KARUN RIVER i. Geography and Hydrology, ii

 

KARUN RIVER (Rud-e Kārun), the largest river and the only navigable waterway in Iran. It flows out of the central Zagros range, traverses the Khuzestan plain, and joins the Shatt al-Arab before the latter discharges into the Persian Gulf. This entry will be divided into the following three sections: 

i. Geography and hydrology

ii. Historical geography. [Forthcoming]

iii. The opening of the Karun

 

 

i. Geography and Hydrology 

The river Karun has its rise in the Baḵtiāri Zagros mountains west of Isfahan and follows a meandering course to the Persian Gulf. A straight line between the source and the mouth measures only about 250 km, while the river actually travels between 860 and 890 km. The loops are sizeable in the mountains and much more frequent on the plain. The river’s course can be divided into three natural sections: (1) the upper, mountainous course from its source to Gotvand, where it leaves the mountains, about 400 km downstream; (2) the middle course, from Gotvand, through Šuštar, to its junction with the Āb-e Dez, then all the way south to the rapids of Ahvāz; and (3) from Ahvāz across the rest of the Khuzestan alluvial plain, where the river flows gently towards the Shatt al-Arab.

#### Required tasks
1. Format the rows below, from the first one through the row containing "и зеленом микрорайоне города Красногорска —", as a Markdown table with the columns Number and Row text, omitting blank rows.
2. Continue the Karun River entry from its last sentence.

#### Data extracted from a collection
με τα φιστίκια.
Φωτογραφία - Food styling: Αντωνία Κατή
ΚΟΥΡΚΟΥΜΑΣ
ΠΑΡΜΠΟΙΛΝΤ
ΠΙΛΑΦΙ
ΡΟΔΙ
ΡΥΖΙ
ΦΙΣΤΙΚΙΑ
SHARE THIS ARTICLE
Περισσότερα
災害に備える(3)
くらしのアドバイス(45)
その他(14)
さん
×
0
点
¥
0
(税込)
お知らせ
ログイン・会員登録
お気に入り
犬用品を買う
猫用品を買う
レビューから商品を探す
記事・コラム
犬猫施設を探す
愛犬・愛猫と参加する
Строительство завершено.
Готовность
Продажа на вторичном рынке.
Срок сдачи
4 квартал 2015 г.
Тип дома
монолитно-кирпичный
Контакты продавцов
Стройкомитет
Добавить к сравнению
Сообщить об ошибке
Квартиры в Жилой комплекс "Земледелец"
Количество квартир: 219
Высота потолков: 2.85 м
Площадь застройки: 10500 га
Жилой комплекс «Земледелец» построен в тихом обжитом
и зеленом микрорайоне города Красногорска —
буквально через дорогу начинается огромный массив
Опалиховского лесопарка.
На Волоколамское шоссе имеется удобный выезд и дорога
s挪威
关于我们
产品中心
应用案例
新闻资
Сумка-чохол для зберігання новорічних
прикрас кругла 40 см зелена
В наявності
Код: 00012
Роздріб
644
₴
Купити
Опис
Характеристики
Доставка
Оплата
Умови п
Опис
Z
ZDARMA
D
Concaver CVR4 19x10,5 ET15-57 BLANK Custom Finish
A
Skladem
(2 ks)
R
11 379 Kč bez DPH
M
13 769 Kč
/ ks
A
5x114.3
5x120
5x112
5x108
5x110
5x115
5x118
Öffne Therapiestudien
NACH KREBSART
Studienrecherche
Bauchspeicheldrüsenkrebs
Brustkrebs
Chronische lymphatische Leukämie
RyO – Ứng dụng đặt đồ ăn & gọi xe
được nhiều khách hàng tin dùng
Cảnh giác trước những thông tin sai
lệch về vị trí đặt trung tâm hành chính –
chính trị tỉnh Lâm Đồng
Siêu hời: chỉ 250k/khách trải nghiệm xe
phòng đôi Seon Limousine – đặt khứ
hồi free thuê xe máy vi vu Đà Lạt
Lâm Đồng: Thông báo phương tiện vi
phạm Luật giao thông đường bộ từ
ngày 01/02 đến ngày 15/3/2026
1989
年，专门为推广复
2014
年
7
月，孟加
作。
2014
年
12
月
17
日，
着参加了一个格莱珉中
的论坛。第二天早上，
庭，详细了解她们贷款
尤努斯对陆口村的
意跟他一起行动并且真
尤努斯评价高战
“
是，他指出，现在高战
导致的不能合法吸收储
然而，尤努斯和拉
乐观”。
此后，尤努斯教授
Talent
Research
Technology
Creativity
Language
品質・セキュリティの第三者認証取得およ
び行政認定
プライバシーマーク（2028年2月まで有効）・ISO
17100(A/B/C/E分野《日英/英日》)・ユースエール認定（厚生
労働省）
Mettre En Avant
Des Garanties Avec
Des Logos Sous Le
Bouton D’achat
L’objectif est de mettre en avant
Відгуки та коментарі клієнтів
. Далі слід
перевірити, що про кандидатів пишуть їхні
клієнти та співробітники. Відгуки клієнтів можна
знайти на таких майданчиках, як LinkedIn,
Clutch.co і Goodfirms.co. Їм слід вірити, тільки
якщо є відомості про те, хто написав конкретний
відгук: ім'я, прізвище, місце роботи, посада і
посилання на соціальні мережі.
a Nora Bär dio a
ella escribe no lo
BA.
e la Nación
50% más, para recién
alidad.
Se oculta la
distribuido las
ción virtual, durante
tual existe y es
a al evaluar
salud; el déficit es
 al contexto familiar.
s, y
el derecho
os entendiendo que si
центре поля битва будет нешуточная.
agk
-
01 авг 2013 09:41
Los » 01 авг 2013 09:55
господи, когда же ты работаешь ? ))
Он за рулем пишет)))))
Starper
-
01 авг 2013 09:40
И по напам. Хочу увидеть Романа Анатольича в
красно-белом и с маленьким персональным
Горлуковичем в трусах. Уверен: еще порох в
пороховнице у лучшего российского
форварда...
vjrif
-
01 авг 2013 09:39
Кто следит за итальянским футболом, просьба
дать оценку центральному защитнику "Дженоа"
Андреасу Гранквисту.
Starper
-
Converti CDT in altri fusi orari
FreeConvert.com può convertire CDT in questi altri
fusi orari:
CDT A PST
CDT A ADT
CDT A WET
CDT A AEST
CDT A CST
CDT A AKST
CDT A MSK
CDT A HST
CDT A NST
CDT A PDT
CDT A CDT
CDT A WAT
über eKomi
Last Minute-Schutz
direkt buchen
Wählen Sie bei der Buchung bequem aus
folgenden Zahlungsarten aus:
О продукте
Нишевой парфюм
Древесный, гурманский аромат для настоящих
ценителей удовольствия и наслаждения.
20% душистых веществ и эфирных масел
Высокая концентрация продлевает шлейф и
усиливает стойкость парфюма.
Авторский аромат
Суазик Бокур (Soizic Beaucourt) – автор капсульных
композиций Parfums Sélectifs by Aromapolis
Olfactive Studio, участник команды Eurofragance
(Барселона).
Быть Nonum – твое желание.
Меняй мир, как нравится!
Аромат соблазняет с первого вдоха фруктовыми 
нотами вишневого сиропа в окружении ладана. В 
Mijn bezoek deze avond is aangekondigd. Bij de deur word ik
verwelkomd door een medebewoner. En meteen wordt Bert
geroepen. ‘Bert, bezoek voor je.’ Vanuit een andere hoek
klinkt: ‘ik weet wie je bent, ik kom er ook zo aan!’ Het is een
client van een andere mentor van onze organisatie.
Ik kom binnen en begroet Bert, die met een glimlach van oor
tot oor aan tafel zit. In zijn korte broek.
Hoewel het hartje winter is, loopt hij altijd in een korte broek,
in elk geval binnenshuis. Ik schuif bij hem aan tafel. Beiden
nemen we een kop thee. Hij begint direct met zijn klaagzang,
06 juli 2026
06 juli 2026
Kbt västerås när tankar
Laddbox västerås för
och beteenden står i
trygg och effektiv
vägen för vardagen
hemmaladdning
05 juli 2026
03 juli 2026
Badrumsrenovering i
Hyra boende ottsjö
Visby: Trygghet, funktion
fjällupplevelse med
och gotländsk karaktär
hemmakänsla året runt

#### Expected outputs
1.
| Number | Row text |
|---|---|
| 1 | με τα φιστίκια. |
| 2 | Φωτογραφία - Food styling: Αντωνία Κατή |
| 3 | ΚΟΥΡΚΟΥΜΑΣ |
| 4 | ΠΑΡΜΠΟΙΛΝΤ |
| 5 | ΠΙΛΑΦΙ |
| 6 | ΡΟΔΙ |
| 7 | ΡΥΖΙ |
| 8 | ΦΙΣΤΙΚΙΑ |
| 9 | SHARE THIS ARTICLE |
| 10 | Περισσότερα |
| 11 | 災害に備える(3) |
| 12 | くらしのアドバイス(45) |
| 13 | その他(14) |
| 14 | さん |
| 15 | × |
| 16 | 0 |
| 17 | 点 |
| 18 | ¥ |
| 19 | 0 |
| 20 | (税込) |
| 21 | お知らせ |
| 22 | ログイン・会員登録 |
| 23 | お気に入り |
| 24 | 犬用品を買う |
| 25 | 猫用品を買う |
| 26 | レビューから商品を探す |
| 27 | 記事・コラム |
| 28 | 犬猫施設を探す |
| 29 | 愛犬・愛猫と参加する |
| 30 | Строительство завершено. |
| 31 | Готовность |
| 32 | Продажа на вторичном рынке. |
| 33 | Срок сдачи |
| 34 | 4 квартал 2015 г. |
| 35 | Тип дома |
| 36 | монолитно-кирпичный |
| 37 | Контакты продавцов |
| 38 | Стройкомитет |
| 39 | Добавить к сравнению |
| 40 | Сообщить об ошибке |
| 41 | Квартиры в Жилой комплекс "Земледелец" |
| 42 | Количество квартир: 219 |
| 43 | Высота потолков: 2.85 м |
| 44 | Площадь застройки: 10500 га |
| 45 | Жилой комплекс «Земледелец» построен в тихом обжитом |
| 46 | и зеленом микрорайоне города Красногорска — |

2.
The upper course. The source of the Karun is the western spurs of Kuhrang in the heart of Baḵtiāri land, about 75 km west of Isfahan. It is called Sarčašma-ye Kuhrang, not far from the source of the Zāyandarud, which flows eastwards onto the Isfahan plain. Diverting dam-and-tunnel systems between the sources of the two rivers have been constructed to redirect the headwaters of the Karun into the Zāyandarud (see below). 

The upstream section of the Karun can be characterized as a steep, powerful stream, descending through a series of mountainous anticlinal ridges and synclinal valleys, and for long stretches the river flows rapidly between lofty cliffs. As the river flows downward, its volume increases almost constantly, as it is nourished by springs and snowmelt channeled into the tributaries that successively join the Karun. Among the approximately two-hundred streams that comprise the upper Karun, some of the major ones are listed in Table 1. Up to its confluence with the Beheštābād river, at a point 120 km downstream from the Karun’s source, the river is often called by the name of its source, Kuhrang.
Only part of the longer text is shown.